◆ Your instructions
From the first line to the last, copy the material exactly and leave the pictures out.

◆ Available data
◆ ◆ ◆ ◆ ◆

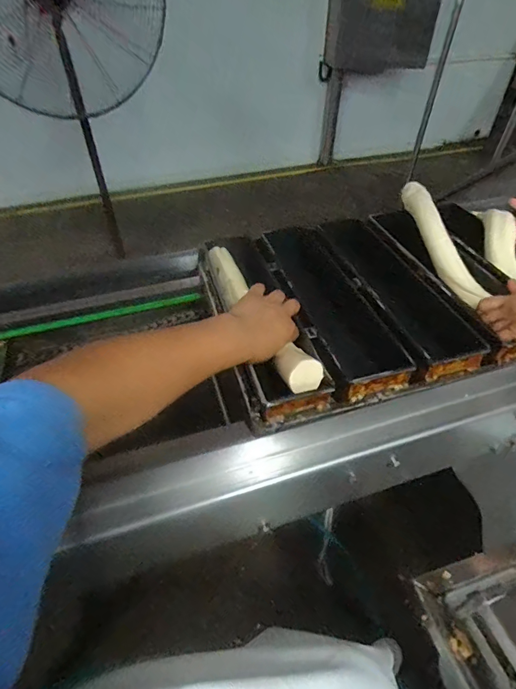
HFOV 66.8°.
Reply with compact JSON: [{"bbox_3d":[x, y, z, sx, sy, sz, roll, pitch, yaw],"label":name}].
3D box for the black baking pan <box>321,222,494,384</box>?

◆ ◆ ◆ ◆ ◆

◆ Reply to the task
HFOV 66.8°.
Reply with compact JSON: [{"bbox_3d":[x, y, z, sx, sy, sz, roll, pitch, yaw],"label":name}].
3D box for the black baking pan <box>321,222,494,384</box>?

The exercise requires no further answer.